By Dr. David Molden, Director General and Dr. Eklabya Sharma, Director of Programmes
International Center for Integrated Mountain Development (ICIMOD), Kathmandu, Nepal
Most readers browsing posts on this blog need no long introduction about the importance or value of mountain ecosystems or the many challenges facing mountain environments and people in mountain communities. But what about solutions to those challenges?
One challenge we face in the Hindu Kush-Himalayan (HKH) region, no doubt common to other regions, is the absence of accurate and reliable environmental data. Such quality datasets provide the scientific basis for informed decision making for conservation, adaptation and sustainable development in the context of a rapidly changing climate.
What we are aiming for is a regional cooperative effort for environmental data collection and long-term ecological research within a coordinated framework. This cooperation would be based on common protocols and principles of open data exchange as a basis to sample, characterize, and ultimately model the diversity, topography, heterogeneity and remoteness of this vast region – no small task when the ‘region’ is Bangladesh, Bhutan, China, India, Myanmar, Nepal, Pakistan, and Afghanistan. HKH waters also support over some 3 billion people in another 18 countries.

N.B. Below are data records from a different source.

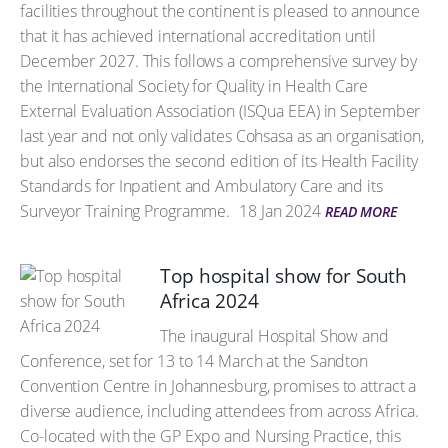
facilities throughout the continent is pleased to announce
that it has achieved international accreditation until
December 2027. This follows a comprehensive survey by
the International Society for Quality in Health Care
External Evaluation Association (ISQua EEA) in September
last year and not only validates Cohsasa as an organisation,
but also endorses the second edition of its Health Facility
Standards for Inpatient and Ambulatory Care and its
Surveyor Training Programme.
18 Jan 2024
READ MORE
Top hospital show for South
Africa 2024
The inaugural Hospital Show and
Conference, set for 13 to 14 March at the Sandton
Convention Centre in Johannesburg, promises to attract a
diverse audience, including attendees from across Africa.
Co-located with the GP Expo and Nursing Practice, this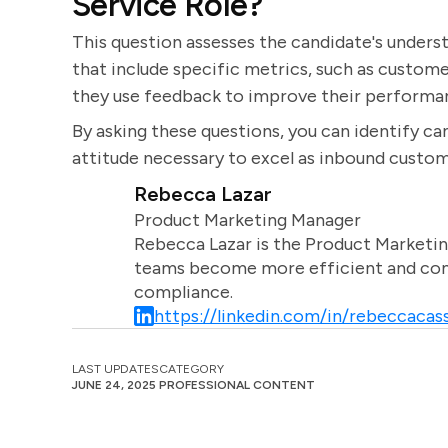
Service Role?
This question assesses the candidate's under
that include specific metrics, such as custome
they use feedback to improve their performa
By asking these questions, you can identify ca
attitude necessary to excel as inbound custom
Rebecca Lazar
Product Marketing Manager
Rebecca Lazar is the Product Marketin
teams become more efficient and comm
compliance.
https://linkedin.com/in/rebeccacass
LAST UPDATES
CATEGORY
JUNE 24, 2025
PROFESSIONAL CONTENT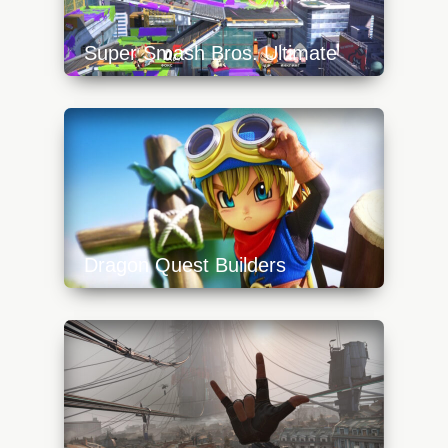
Super Smash Bros. Ultimate
https://api.progamer.pro/wp-
content/uploads/2023/10/inkling-640x360.jpg
Dragon Quest Builders
https://api.progamer.pro/wp-
content/uploads/2023/10/dragon-quest-
builders-640x360.jpg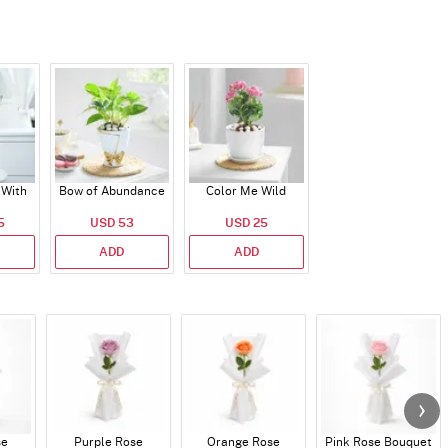
 With
Bow of Abundance
Color Me Wild
5
USD 53
USD 25
ADD
ADD
se
Purple Rose
Orange Rose
Pink Rose Bouquet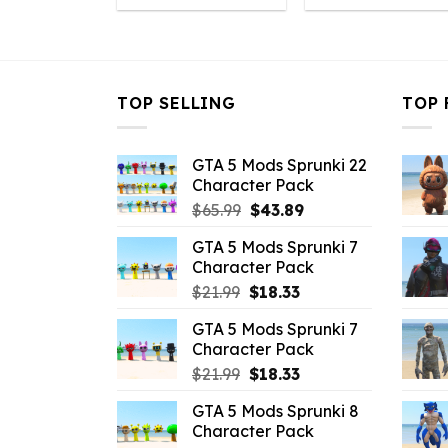
was:
is:
was:
is
$10.99.
$4.18.
$10.99.
$
TOP SELLING
TOP 
GTA 5 Mods Sprunki 22
Character Pack
Original
Current
$
65.99
$
43.89
price
price
GTA 5 Mods Sprunki 7
was:
is:
Character Pack
$65.99.
$43.89.
Original
Current
$
21.99
$
18.33
price
price
GTA 5 Mods Sprunki 7
was:
is:
Character Pack
$21.99.
$18.33.
Original
Current
$
21.99
$
18.33
price
price
GTA 5 Mods Sprunki 8
was:
is:
Character Pack
$21.99.
$18.33.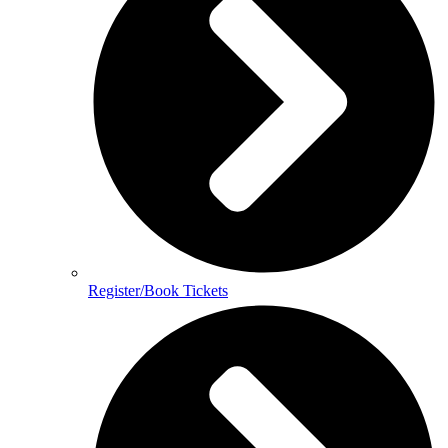
Register/Book Tickets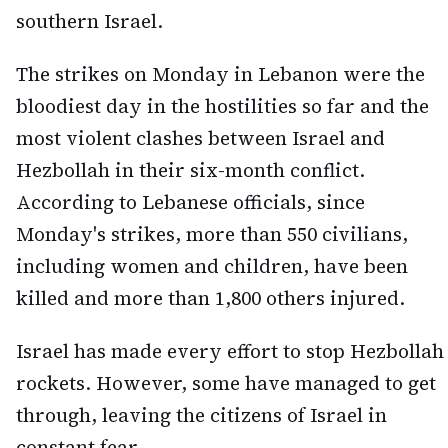
southern Israel.
The strikes on Monday in Lebanon were the
bloodiest day in the hostilities so far and the
most violent clashes between Israel and
Hezbollah in their six-month conflict.
According to Lebanese officials, since
Monday's strikes, more than 550 civilians,
including women and children, have been
killed and more than 1,800 others injured.
Israel has made every effort to stop Hezbollah
rockets. However, some have managed to get
through, leaving the citizens of Israel in
constant fear.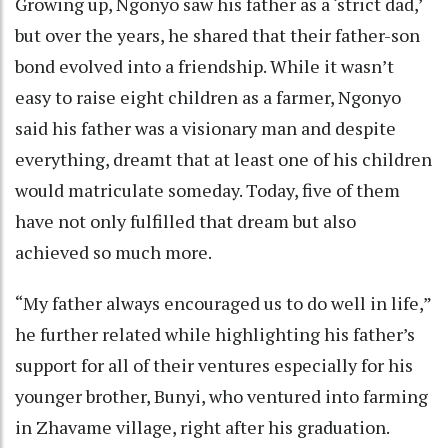
Growing up, Ngonyo saw his father as a ‘strict dad,’
but over the years, he shared that their father-son
bond evolved into a friendship. While it wasn’t
easy to raise eight children as a farmer, Ngonyo
said his father was a visionary man and despite
everything, dreamt that at least one of his children
would matriculate someday. Today, five of them
have not only fulfilled that dream but also
achieved so much more.
“My father always encouraged us to do well in life,”
he further related while highlighting his father’s
support for all of their ventures especially for his
younger brother, Bunyi, who ventured into farming
in Zhavame village, right after his graduation.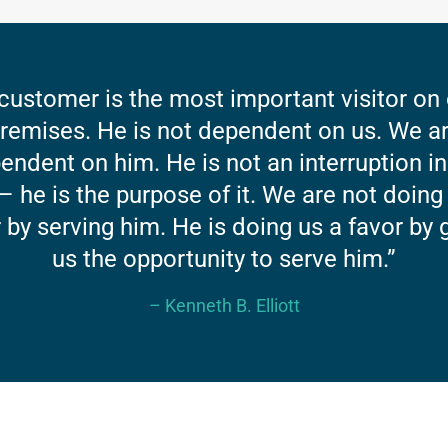
customer is the most important visitor on
remises. He is not dependent on us. We a
endent on him. He is not an interruption in
– he is the purpose of it. We are not doing
 by serving him. He is doing us a favor by 
us the opportunity to serve him.”
– Kenneth B. Elliott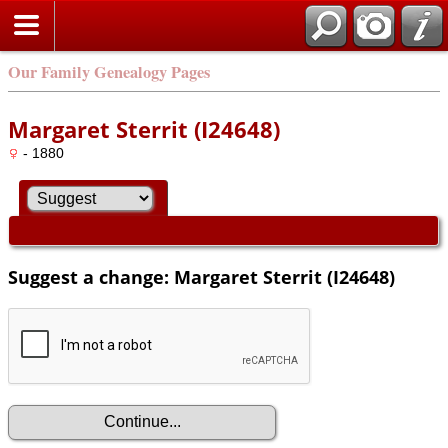
Our Family Genealogy Pages
Margaret Sterrit (I24648)
- 1880
Suggest a change: Margaret Sterrit (I24648)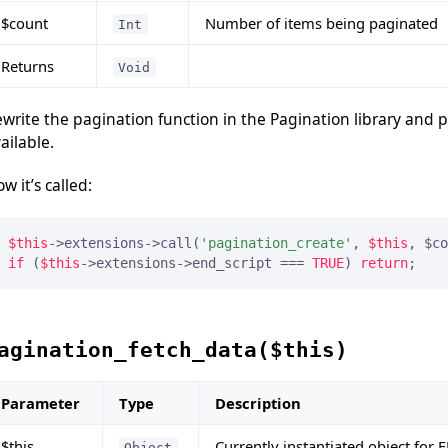
$count
Number of items being paginated
Int
Returns
Void
write the pagination function in the Pagination library and 
ailable.
w it’s called:
$this
->extensions->call(
'pagination_create'
, 
$this
if
 (
$this
->extensions->end_script === 
TRUE
) 
return
;
agination_fetch_data($this)
Parameter
Type
Description
$this
Currently instantiated object for 
Object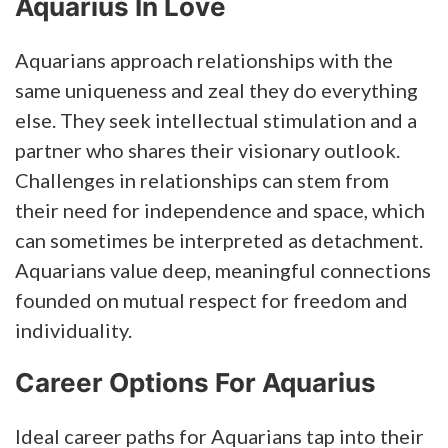
Aquarius In Love
Aquarians approach relationships with the
same uniqueness and zeal they do everything
else. They seek intellectual stimulation and a
partner who shares their visionary outlook.
Challenges in relationships can stem from
their need for independence and space, which
can sometimes be interpreted as detachment.
Aquarians value deep, meaningful connections
founded on mutual respect for freedom and
individuality.
Career Options For Aquarius
Ideal career paths for Aquarians tap into their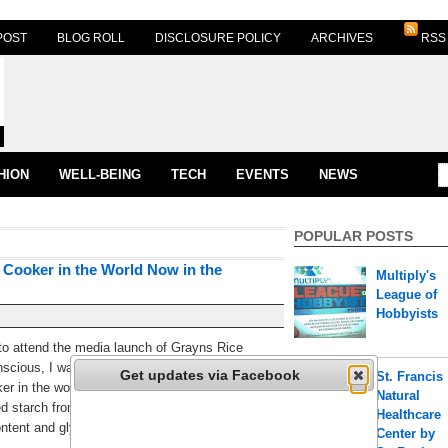
POST
BLOG ROLL
DISCLOSURE POLICY
ARCHIVES
RSS
HION
WELL-BEING
TECH
EVENTS
NEWS
POPULAR POSTS
 Cooker in the World Now in the
Multiply's
League of
Hobbyists
 to attend the media launch of Grayns Rice
scious, I was really excited to know more about
Get updates via Facebook
St. Francis
oker in the world! Grayns uses a patent advance
Natural
 starch from rice and other starch sources
Healthcare
ontent and glycemic load. [...]
Center by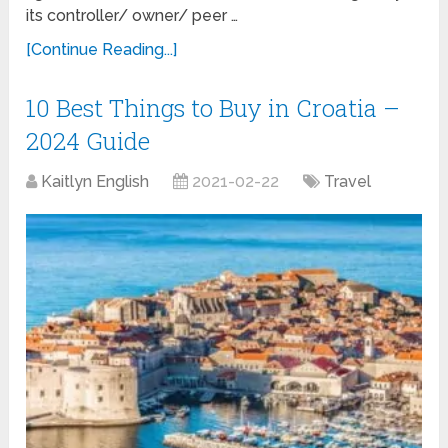
its controller/ owner/ peer …
[Continue Reading...]
10 Best Things to Buy in Croatia –
2024 Guide
Kaitlyn English
2021-02-22
Travel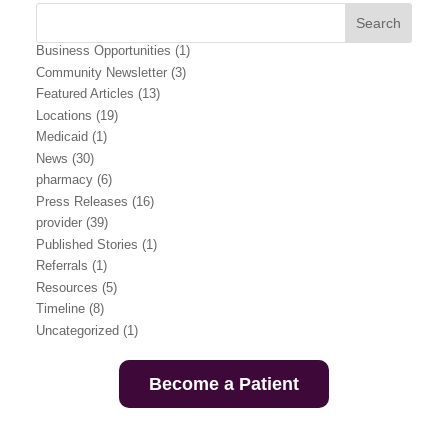
Business Opportunities
(1)
Community Newsletter
(3)
Featured Articles
(13)
Locations
(19)
Medicaid
(1)
News
(30)
pharmacy
(6)
Press Releases
(16)
provider
(39)
Published Stories
(1)
Referrals
(1)
Resources
(5)
Timeline
(8)
Uncategorized
(1)
Become a Patient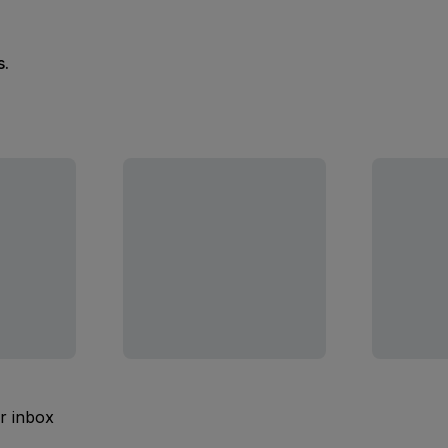
s.
ur inbox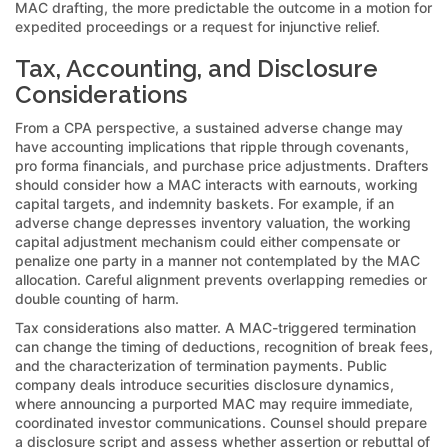
MAC drafting, the more predictable the outcome in a motion for
expedited proceedings or a request for injunctive relief.
Tax, Accounting, and Disclosure
Considerations
From a CPA perspective, a sustained adverse change may
have accounting implications that ripple through covenants,
pro forma financials, and purchase price adjustments. Drafters
should consider how a MAC interacts with earnouts, working
capital targets, and indemnity baskets. For example, if an
adverse change depresses inventory valuation, the working
capital adjustment mechanism could either compensate or
penalize one party in a manner not contemplated by the MAC
allocation. Careful alignment prevents overlapping remedies or
double counting of harm.
Tax considerations also matter. A MAC-triggered termination
can change the timing of deductions, recognition of break fees,
and the characterization of termination payments. Public
company deals introduce securities disclosure dynamics,
where announcing a purported MAC may require immediate,
coordinated investor communications. Counsel should prepare
a disclosure script and assess whether assertion or rebuttal of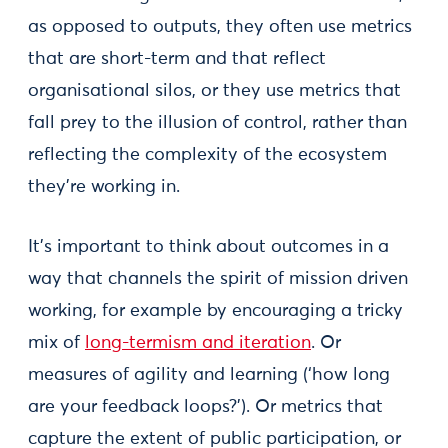
as opposed to outputs, they often use metrics
that are short-term and that reflect
organisational silos, or they use metrics that
fall prey to the illusion of control, rather than
reflecting the complexity of the ecosystem
they’re working in.
It’s important to think about outcomes in a
way that channels the spirit of mission driven
working, for example by encouraging a tricky
mix of
long-termism and iteration
. Or
measures of agility and learning (‘how long
are your feedback loops?’). Or metrics that
capture the extent of public participation, or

Thinking in terms of ‘landscapes’ is useful because a landscape is “a contiguous area, intermediate in size between an ecoregion and a specific site, with a set of ecological, cultural and socio-economic characteristics distinct from its neighbours.” Using a landscape as a unit of analysis, we can look across large, connected geographic areas to more fully recognize natural resource conditions and trends, natural and human influences, and opportunities. Our transboundary landscape ecosystem management approach includes both natural and managed components of biodiversity (agro-biodiversity, wildlife, wildlife habitats) and explicitly recognizes the important role of cultural diversity in maintaining biodiversity.
The tool we have chosen to use for monitoring is the transect approach. A transect is a line along a defined path that represents a particular range of diversity. A transect need not be a straight line and there may be more than one transect. In our case, we have designed four north-south transects to capture: i) a longitudinal moisture gradient going from west (dry) to east (wet); ii) an altitude gradient going from tropical to alpine; and iii) a latitudinal gradient from south to north. These four transects, within seven nested trans-boundary landscapes, provide the geographic basis for ecological monitoring and representative sampling. They also provide a platform for facilitating collaboration and cooperation among regional member countries, local, national and regional institutions, and the global research community.
In addition to the improved data collection and analytic capacity, we hope to build a framework of agreements involving regional member country governments. This framework would include a long-term commitment to collect, interpret and make available data, information and knowledge relevant to informed scientific decision making. The aim is to facilitate on-going regional trans-boundary dialogue that will lead to trans-boundary landscape ecosystem management and community-based approaches for climate change adaptation, biodiversity conservation, and sustainable development.
To implement this program, we are working closely with representatives from national governments of the regional member countries, conservation and development organizations, and community-based organizations. We see our role as one of facilitator and broker among and between regional partners.